_Saved data entries_
■ ■ ■ ■ ■

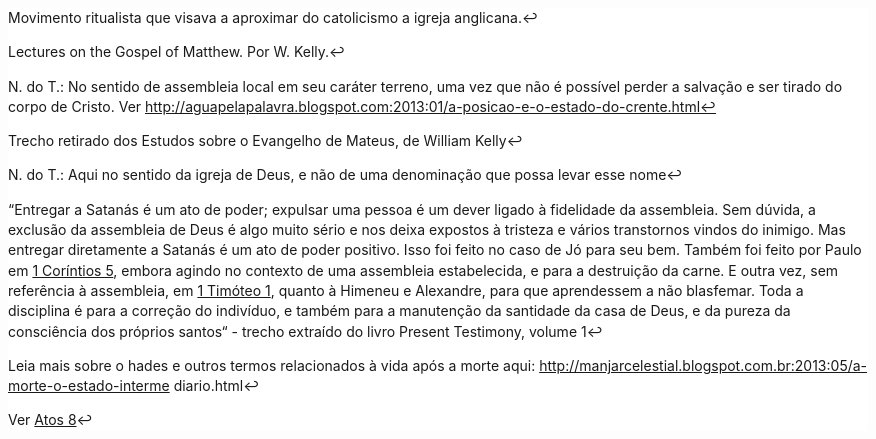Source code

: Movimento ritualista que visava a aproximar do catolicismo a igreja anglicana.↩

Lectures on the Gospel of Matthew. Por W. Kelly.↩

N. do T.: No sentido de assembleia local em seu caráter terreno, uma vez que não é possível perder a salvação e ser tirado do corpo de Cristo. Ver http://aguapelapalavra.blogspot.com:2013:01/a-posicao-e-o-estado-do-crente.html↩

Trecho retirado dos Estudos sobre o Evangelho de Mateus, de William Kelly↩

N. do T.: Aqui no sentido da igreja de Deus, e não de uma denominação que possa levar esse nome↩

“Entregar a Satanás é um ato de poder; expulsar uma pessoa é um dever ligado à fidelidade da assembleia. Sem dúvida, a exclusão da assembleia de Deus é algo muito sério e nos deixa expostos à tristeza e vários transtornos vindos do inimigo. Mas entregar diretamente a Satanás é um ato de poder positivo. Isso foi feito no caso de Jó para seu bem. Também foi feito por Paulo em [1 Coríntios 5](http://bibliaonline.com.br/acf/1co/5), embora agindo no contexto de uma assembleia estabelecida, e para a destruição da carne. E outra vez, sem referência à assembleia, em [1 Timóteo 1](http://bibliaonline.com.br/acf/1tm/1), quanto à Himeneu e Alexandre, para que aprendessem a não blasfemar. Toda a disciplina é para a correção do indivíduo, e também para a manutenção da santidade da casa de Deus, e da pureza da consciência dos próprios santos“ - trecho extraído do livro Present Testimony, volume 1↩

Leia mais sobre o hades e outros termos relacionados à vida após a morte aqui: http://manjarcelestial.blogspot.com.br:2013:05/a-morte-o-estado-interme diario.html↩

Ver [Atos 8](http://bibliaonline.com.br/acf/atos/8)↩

■ ■ ■ ■ ■

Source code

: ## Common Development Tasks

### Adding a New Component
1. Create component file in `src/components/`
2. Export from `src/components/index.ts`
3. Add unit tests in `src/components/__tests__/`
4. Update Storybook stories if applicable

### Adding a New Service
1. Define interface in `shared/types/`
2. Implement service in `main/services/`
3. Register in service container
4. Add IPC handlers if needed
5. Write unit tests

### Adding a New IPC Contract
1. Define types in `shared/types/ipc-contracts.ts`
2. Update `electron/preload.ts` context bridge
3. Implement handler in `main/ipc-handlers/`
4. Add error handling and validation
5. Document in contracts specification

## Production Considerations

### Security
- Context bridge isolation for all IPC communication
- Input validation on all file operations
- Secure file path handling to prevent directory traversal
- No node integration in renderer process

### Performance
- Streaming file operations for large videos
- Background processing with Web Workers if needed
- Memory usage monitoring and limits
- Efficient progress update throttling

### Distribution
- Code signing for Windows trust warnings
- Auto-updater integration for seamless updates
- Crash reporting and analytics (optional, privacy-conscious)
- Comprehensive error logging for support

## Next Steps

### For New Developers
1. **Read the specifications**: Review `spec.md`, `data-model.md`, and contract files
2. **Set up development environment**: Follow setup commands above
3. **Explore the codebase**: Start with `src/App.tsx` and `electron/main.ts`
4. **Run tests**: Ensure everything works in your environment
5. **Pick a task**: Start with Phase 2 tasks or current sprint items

■ ■ ■ ■ ■

_Task objective_
Can you reproduce the items from the line with "a igreja anglicana.↩" through the line with "N. do T.: Aqui", replacing "N. do T." with "Nota do Tradutor" and leaving everything else unchanged?

_Solution for this problem_
: Movimento ritualista que visava a aproximar do catolicismo a igreja anglicana.↩

Lectures on the Gospel of Matthew. Por W. Kelly.↩

Nota do Tradutor: No sentido de assembleia local em seu caráter terreno, uma vez que não é possível perder a salvação e ser tirado do corpo de Cristo. Ver http://aguapelapalavra.blogspot.com:2013:01/a-posicao-e-o-estado-do-crente.html↩

Trecho retirado dos Estudos sobre o Evangelho de Mateus, de William Kelly↩

Nota do Tradutor: Aqui no sentido da igreja de Deus, e não de uma denominação que possa levar esse nome↩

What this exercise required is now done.